The Patient was 80 years old and the father of a prominent doctor in town. He had traveled from the Phillipines to have cataract surgery performed in his right eye by my doctor. Pt Complained of gradual decrease in overall VA OD > OS x 3 yrs. ROS, PFSH were noncontributory and he had no history of ocular surgery. WRx was -2.00 sph OD with VA 20/100 and -1.50 sph OS with VA 20/50. Uncorrected VA was not measured.
The Refraction His BCVA (MRx) was 20/80 OD with -2.50 +0.75 x 180 and 20/30 OS with -2.00 +0.50 x 180 OS. Pupils, VF to C, Motility were all unremarkable.There were no auto-refractor findings as we did not have an AR in our office then and old records were not available due to him being from overseas.
Exam revealed dense NS and dense cortical opacities OD > OS with healthy maculas and ONs although the view of the macula was difficult OD.
Impression & Plan: Medically ready cataracts OD > OS. After informed consent was obtained, Cataract Extraction with a standard IOL OD was scheduled with a target refraction OD of plano. The patient was counseled that he would likely need only reading glasses OD after cataract surgery.

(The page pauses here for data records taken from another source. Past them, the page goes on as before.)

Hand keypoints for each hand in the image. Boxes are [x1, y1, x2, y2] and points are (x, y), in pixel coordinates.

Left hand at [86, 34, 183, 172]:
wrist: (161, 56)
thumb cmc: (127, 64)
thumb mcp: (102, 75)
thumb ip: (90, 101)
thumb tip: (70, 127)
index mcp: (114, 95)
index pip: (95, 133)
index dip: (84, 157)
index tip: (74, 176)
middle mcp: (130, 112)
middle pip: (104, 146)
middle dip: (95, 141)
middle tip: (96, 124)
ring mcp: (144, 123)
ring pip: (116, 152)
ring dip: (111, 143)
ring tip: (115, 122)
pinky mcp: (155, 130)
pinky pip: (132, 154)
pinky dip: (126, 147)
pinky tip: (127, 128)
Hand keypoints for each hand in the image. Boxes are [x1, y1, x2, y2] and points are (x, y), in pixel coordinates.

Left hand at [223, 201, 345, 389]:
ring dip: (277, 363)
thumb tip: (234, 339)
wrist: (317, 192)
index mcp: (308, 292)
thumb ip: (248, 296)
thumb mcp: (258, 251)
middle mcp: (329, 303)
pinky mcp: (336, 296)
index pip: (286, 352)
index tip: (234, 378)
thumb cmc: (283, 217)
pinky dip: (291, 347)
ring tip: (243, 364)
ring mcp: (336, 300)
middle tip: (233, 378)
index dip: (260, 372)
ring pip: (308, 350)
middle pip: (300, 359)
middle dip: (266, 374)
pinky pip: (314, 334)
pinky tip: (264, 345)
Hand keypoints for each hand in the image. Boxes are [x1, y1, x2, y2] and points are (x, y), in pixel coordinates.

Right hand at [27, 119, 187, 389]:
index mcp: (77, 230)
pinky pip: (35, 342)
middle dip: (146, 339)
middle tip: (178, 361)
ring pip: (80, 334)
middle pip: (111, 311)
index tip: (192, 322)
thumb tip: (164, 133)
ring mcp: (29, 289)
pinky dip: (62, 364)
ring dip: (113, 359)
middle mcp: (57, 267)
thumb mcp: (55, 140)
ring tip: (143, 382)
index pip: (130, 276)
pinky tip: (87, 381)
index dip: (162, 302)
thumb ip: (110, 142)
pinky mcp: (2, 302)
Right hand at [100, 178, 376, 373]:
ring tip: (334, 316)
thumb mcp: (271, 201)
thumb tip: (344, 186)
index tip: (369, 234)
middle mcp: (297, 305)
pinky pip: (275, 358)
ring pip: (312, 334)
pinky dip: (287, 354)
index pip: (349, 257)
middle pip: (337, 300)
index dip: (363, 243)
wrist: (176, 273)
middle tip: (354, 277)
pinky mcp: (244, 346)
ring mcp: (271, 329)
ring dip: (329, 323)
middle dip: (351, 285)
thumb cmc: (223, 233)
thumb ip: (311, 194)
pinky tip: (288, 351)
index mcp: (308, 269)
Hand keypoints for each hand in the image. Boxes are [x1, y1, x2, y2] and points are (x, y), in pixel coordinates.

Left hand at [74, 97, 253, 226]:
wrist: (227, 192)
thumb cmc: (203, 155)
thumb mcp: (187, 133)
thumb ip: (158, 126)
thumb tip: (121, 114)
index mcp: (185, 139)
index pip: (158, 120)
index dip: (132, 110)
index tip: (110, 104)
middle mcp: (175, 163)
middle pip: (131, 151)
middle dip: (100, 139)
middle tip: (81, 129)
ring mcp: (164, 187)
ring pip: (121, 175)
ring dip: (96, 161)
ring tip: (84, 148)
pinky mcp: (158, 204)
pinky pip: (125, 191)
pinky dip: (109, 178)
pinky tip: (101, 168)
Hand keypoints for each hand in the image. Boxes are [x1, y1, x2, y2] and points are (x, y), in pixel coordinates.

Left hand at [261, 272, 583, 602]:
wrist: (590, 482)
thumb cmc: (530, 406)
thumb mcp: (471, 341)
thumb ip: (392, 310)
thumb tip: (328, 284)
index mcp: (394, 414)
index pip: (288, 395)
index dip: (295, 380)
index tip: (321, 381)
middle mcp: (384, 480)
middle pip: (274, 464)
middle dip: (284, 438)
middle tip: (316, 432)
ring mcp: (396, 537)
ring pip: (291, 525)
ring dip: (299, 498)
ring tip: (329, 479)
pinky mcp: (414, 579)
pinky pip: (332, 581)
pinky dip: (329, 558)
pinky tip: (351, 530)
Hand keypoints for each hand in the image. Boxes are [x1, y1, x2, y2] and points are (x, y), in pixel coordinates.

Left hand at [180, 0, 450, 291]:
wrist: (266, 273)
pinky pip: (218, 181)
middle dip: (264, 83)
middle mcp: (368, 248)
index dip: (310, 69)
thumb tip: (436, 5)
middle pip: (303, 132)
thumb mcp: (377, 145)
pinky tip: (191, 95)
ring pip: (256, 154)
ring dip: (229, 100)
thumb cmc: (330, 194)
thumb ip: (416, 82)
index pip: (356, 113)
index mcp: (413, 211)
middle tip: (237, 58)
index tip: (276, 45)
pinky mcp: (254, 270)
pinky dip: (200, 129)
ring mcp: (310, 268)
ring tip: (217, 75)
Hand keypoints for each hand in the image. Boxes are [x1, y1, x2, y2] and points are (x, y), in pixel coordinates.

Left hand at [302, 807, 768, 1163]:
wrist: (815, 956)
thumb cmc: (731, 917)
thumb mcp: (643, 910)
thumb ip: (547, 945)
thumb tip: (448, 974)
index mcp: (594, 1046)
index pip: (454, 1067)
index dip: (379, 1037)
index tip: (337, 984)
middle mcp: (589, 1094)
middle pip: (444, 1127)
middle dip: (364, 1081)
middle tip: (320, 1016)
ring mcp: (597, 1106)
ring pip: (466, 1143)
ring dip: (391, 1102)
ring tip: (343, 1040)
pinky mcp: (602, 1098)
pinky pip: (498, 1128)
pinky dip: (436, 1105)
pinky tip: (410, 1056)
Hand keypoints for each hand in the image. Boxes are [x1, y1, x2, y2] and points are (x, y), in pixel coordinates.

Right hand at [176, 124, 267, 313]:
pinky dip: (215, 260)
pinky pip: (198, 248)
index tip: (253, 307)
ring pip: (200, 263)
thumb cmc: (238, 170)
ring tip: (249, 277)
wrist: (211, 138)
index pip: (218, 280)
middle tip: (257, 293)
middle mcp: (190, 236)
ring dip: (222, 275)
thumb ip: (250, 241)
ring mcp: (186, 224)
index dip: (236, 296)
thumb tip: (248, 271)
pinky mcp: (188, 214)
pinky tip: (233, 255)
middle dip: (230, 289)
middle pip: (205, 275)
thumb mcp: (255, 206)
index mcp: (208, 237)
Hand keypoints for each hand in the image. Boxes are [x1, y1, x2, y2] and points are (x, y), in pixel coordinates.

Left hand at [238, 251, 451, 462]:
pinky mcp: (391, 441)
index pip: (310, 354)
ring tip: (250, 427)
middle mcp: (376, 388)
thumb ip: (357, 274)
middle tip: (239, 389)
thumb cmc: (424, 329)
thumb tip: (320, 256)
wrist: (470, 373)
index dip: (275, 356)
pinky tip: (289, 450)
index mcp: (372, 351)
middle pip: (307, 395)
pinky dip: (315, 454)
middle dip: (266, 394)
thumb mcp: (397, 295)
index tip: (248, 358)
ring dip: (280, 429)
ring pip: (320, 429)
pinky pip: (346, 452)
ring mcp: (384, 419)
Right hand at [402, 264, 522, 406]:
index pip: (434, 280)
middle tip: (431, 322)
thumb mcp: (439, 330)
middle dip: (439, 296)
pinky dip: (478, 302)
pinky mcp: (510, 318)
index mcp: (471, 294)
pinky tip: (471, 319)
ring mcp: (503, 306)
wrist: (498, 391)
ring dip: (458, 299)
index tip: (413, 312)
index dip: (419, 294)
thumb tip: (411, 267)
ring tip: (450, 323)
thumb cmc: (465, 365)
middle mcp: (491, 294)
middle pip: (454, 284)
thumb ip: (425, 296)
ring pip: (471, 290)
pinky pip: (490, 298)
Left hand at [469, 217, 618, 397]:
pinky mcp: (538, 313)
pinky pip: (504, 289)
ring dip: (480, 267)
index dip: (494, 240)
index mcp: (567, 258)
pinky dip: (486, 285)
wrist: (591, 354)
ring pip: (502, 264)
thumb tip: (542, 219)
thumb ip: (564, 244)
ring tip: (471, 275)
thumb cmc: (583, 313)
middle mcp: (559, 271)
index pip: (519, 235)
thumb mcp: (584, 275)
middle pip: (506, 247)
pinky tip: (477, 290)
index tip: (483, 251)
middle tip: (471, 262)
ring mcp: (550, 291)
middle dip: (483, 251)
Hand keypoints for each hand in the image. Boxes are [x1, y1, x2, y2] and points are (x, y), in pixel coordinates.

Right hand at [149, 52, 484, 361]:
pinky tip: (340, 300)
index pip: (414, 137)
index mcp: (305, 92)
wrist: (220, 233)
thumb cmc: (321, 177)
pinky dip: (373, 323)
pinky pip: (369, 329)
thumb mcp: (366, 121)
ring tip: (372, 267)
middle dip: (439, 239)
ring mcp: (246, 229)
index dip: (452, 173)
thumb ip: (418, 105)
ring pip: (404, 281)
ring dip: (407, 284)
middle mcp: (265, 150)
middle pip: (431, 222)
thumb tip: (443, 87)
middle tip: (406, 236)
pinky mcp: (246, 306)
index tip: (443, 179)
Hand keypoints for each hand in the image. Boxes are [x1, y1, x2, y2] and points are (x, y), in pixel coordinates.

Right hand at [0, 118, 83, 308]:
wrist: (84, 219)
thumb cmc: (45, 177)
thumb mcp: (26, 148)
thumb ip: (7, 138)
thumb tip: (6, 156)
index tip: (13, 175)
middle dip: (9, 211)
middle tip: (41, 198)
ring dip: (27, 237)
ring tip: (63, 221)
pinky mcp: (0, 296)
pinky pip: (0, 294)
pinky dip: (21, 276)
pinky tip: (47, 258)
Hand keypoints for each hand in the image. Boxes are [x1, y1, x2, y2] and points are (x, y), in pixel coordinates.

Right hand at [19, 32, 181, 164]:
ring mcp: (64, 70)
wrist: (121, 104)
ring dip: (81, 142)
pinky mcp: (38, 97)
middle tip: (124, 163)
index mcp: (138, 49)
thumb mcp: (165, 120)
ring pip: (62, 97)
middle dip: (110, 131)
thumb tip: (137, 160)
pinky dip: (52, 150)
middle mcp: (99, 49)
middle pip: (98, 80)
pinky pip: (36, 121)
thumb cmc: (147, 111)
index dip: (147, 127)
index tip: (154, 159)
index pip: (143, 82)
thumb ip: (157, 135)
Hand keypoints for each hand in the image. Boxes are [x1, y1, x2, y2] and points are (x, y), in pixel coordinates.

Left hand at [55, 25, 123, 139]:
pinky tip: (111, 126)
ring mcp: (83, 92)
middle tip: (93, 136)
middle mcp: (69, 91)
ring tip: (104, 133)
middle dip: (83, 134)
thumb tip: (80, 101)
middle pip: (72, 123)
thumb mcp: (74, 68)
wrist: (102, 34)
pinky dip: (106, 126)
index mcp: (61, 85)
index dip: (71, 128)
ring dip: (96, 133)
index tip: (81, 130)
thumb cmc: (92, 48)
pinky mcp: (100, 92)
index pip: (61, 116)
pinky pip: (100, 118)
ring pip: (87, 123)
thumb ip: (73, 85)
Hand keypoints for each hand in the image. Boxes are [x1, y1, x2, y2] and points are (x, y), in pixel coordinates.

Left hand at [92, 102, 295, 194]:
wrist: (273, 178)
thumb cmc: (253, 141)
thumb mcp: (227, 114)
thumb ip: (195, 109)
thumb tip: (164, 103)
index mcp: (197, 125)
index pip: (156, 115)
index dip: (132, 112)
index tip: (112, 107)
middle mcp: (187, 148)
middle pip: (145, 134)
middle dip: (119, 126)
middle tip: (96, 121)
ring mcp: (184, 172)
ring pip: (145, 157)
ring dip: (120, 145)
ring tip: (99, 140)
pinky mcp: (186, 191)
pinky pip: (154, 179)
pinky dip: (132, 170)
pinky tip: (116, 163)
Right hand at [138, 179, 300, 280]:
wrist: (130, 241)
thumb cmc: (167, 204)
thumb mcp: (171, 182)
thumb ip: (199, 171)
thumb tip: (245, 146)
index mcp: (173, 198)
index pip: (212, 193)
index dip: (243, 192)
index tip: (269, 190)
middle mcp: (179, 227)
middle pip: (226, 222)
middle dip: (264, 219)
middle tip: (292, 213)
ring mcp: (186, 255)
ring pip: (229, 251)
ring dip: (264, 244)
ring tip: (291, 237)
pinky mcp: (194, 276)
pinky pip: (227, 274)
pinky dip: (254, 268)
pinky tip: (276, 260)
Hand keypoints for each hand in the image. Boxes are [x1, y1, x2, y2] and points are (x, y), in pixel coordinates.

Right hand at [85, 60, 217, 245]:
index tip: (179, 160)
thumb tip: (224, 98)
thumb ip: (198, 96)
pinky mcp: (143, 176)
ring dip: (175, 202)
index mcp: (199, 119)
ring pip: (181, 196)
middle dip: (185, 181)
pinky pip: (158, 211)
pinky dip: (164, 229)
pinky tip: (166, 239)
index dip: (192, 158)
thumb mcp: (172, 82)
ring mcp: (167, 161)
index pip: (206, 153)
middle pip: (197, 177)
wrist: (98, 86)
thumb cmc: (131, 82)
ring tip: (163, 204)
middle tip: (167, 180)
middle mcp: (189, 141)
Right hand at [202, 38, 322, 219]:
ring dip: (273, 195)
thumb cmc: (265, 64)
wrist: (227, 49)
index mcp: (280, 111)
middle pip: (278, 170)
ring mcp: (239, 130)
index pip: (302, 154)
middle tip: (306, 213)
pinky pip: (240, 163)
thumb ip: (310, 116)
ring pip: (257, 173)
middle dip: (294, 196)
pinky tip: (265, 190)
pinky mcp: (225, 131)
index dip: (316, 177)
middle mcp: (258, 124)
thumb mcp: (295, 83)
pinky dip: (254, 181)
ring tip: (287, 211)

Pre-op Measurements: I was tasked to perform this patient's pre-op IOL measurements and calcs. This patient was one of my favorites not just because he was always smiling and friendly, but also because he was known for his cool ties. He always came into the office in a suit and tie and it was great fun seeing what funny or cool tie he would wear. This day he was wearing a 'Flintstones' tie. Time to do the scan! Yabba Dabba Do!
Manual Keratometry K's showed OD were 42.00/47.00 @ 90 and OS were 41.87/47.00 @ 90. I was surprised by this as he was not wearing nor was he refracted to anything close to 5 D of cyl at 90!
This Calls for Some Sleuthing I decided to perform streak retinoscopy to rule out uncorrected refractive error. It was important to document more data to prove or disprove that this cyl was real. It was important to perform the retinscopy prior to the AScan so the cornea is not altered.
If this patient needed 5 D of cyl but wasn't wearing it, the tech who did his refraction may have missed it as it is sometimes difficult to find in a standard refraction. Many times patients with large uncorrected refractive errors can't lead the tech subjectively to their true correction there because their VA is so blurry. If his VA could be corrected with the cylinder enough to satisfy his patient's visual demands, then cataract surgery was not warranted now.
Retinoscopy findings were close to the MRx: - 2.75 + 0.50 x 180 OD and -2.00 + 0.50 x 180 OS. Hmmmm... there was only one explanation.
The AScan was performed and showed an average AXL OU.
Time to Talk with the Surgeon I presented this chart to the surgeon. I told her I suspected he had lenticular AND corneal astigmatism oriented at opposite axes and the lenticular astigmatism essentially cancelled out the corneal astigmatism. This explains why his retinoscopy findings and subjective refraction were nearly spherical but the keratometer revealed otherwise. She called the patient to come into the office for a talk.
The Surgeon Counsels the Patient The surgeon explained to the patient that our measurements showed he had significant astigmatism and would have it also after the cataract was removed. She explained why. He said was not aware that he ever had astigmatism. The surgeon explained she would perform an additional procedure during the cataract surgery to minimize the amount of residual corneal astigmatism he would have but likely she could not eliminate it and he WOULD need glasses for distance AND near post operatively. This discussion was documented in the patient's record and his target Rx OD remained at plano, with a note that he was told he would require spectacle correction for distance and near.
The surgeon proceeded as planned without complications. The surgeon performed Limbal Relaxing Incisions which decreased his post operative residual corneal astigmatism to 2 D. The patient was fit with Bifocals postoperatively and was pleased with his visual outcome (after he become accustomed to wearing 2 D of cyl!). A month later he had cataract surgery OS with a similar outcome. The patient flew home to the Philippines pleased; however, we sure did miss seeing him after he left.
Lesson Learned This case demonstrates why ophthalmic medical personnel must have a thorough knowledge of anatomy, physiology, refractive errors and instrumentation and be able to put 2 and 2 together. If this patient had not received appropriate testing and counseling, he may have been disappointed and surprised to learn he had a significant postoperative refractive error. He also may have been displeased that he had to become accustomed to astigmatic correction. Additionally, if the retinoscopy was not performed prior to the AScan there may have been a question as to whether cataract surgery was medically necessary.
As you work up your patient ask yourself "Does this make sense?" Using all of your collective knowledge helps you know if things are adding up. If they don't, do additional investigations to determine why. Happy Sleuthing!